アミューズメント部門では、キッズアミューズメントマシン『ポケモンメザスタ』が累計プレイ回数1億回を突破するなど非常に好調に推移。ほかにも、全国のアミューズメント施設にて小型プライズマシン『TRYDECK』を順次稼働開始させている。
ミクシィ
- 売上高:1180億9900万円(前年同期比1.0%減)
- 営業利益:160億6900万円(同29.9%減)
- 経常利益:170億2600万円(同26.0%減)
- 当期純利益:102億6200万円(同34.6%減)
デジタルエンターテインメント事業の主力である『モンスターストライク』は、第2四半期累計では、前年同期と比較してMAU(月あたりのアクティブユーザー数)・ARPU(1ユーザーあたりの平均的売り上げ)が低下傾向にあった。だが、8周年記念イベントや年末年始イベント、人気IPとのコラボなどを多数展開したことで回復に成功。順調に収益を上げていったものの、残念ながら減収減益となった。

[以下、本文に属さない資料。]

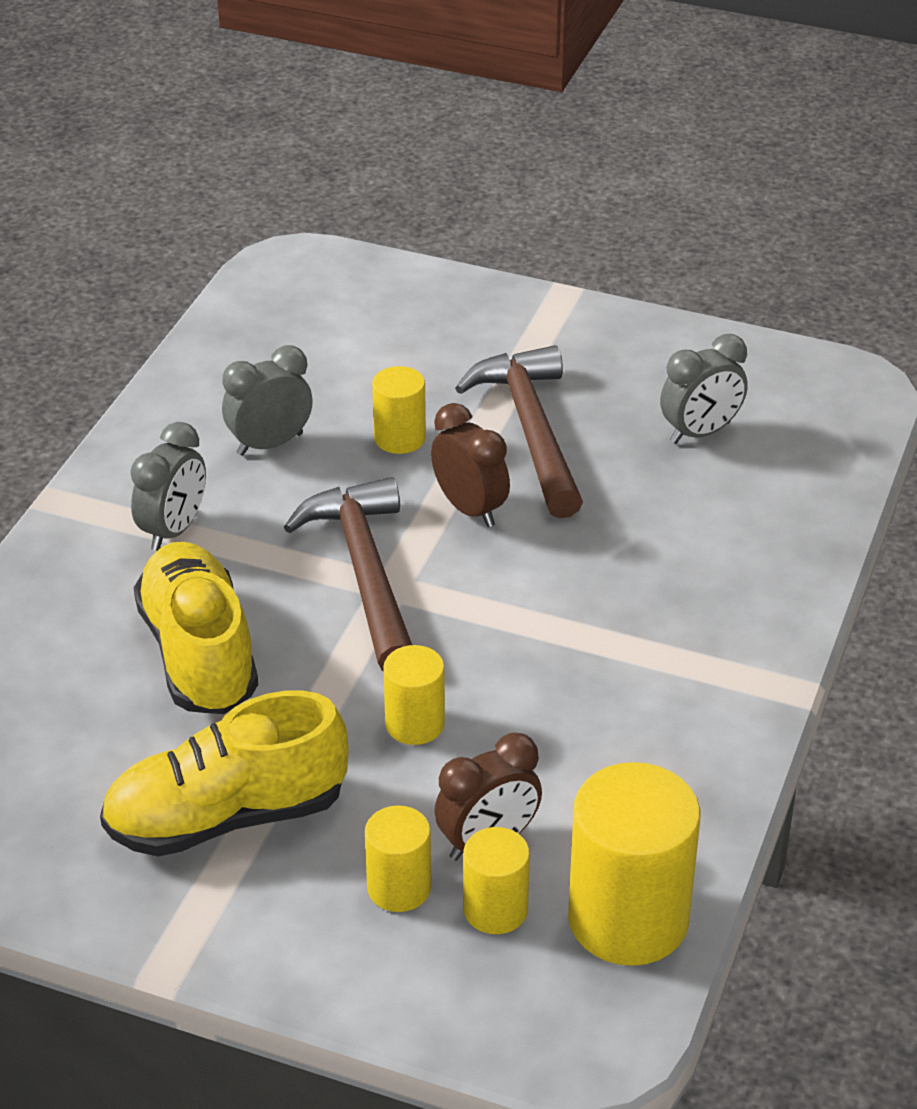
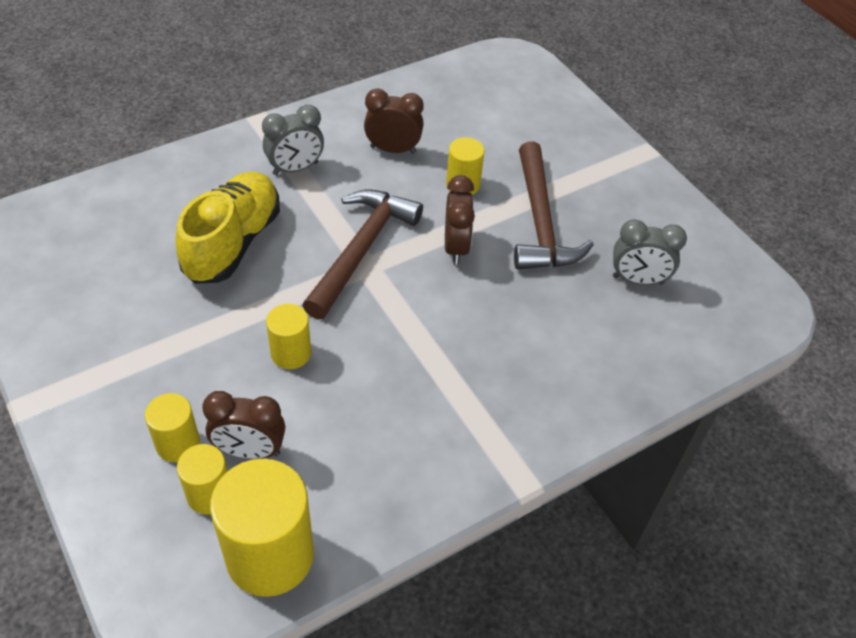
camera: 35 degrees right, 10 degrees up
(227, 817) = (145, 342): yellow shoe -> none
(270, 444) = (393, 149): grey clock -> brown clock
(532, 430) = (540, 222): brown hammer -> brown hammer turned 150 degrees clockwise

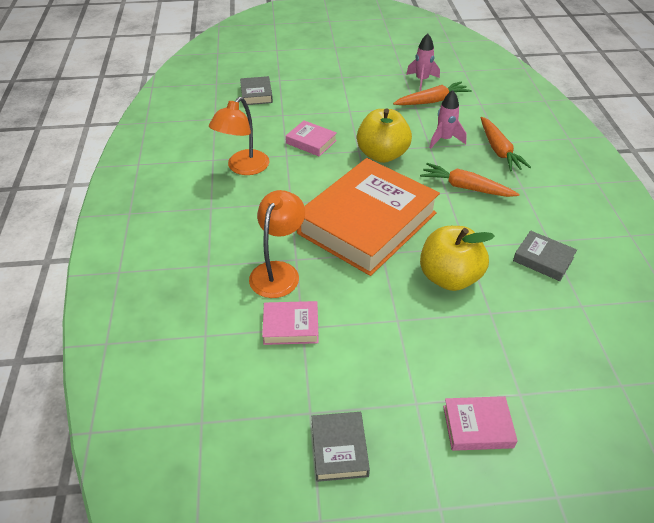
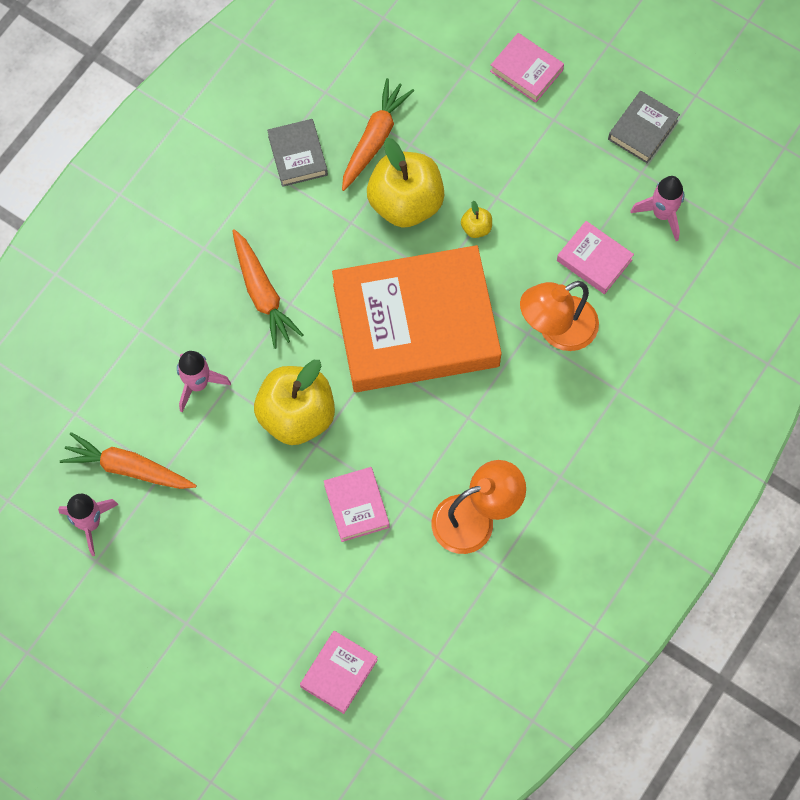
camera: 140 degrees left, 25 degrees up
(256, 94) = (339, 673): grey book -> pink book
(266, 392) = (662, 214): none -> pink rocket
(390, 293) = (476, 228): none -> yellow apple
(499, 150) = (158, 318): orange carrot -> orange carrot (374, 139)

一方、スポーツ観戦事業では、プロバスケットボールチーム“千葉ジェッツ”のリーグ優勝により、スポンサー収入などの売上が増加。公営競技事業では、競馬情報サイト“netkeiba.com”にて、過去最高となるMAU1700万人を突破している。また、競輪・オートレースのオンライン投票サイト“チャリロト”もユーザー数を伸ばしていて、どちらも順調に規模を拡大しつつある。